AVAILABLE RECORDS Start Marker

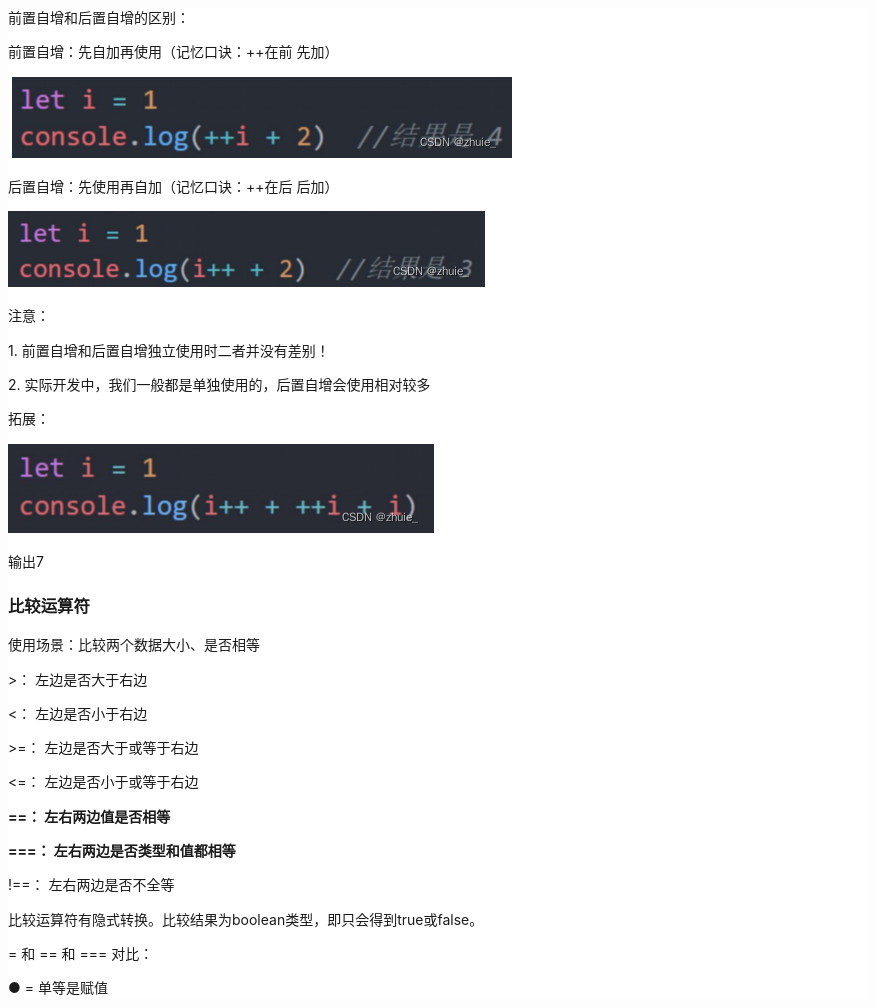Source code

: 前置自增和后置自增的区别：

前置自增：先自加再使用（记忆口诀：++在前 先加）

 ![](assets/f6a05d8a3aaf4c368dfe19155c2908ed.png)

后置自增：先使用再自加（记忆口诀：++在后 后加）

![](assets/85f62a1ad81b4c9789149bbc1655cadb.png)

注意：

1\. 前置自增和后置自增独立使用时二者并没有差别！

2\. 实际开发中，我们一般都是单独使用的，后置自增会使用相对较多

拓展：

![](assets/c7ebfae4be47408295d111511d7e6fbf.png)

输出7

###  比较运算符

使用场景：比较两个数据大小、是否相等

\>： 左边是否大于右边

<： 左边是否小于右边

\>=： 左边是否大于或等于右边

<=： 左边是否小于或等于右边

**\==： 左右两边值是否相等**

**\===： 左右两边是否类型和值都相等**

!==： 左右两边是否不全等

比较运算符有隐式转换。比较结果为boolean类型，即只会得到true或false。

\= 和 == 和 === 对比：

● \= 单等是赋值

AVAILABLE RECORDS End Marker

--- THE PROBLEM ---
Quote the data above in full and without alteration; skip the pictures.

--- THE ANSWER ---
Source code

: 前置自增和后置自增的区别：

前置自增：先自加再使用（记忆口诀：++在前 先加）

 ![](assets/f6a05d8a3aaf4c368dfe19155c2908ed.png)

后置自增：先使用再自加（记忆口诀：++在后 后加）

![](assets/85f62a1ad81b4c9789149bbc1655cadb.png)

注意：

1\. 前置自增和后置自增独立使用时二者并没有差别！

2\. 实际开发中，我们一般都是单独使用的，后置自增会使用相对较多

拓展：

![](assets/c7ebfae4be47408295d111511d7e6fbf.png)

输出7

###  比较运算符

使用场景：比较两个数据大小、是否相等

\>： 左边是否大于右边

<： 左边是否小于右边

\>=： 左边是否大于或等于右边

<=： 左边是否小于或等于右边

**\==： 左右两边值是否相等**

**\===： 左右两边是否类型和值都相等**

!==： 左右两边是否不全等

比较运算符有隐式转换。比较结果为boolean类型，即只会得到true或false。

\= 和 == 和 === 对比：

● \= 单等是赋值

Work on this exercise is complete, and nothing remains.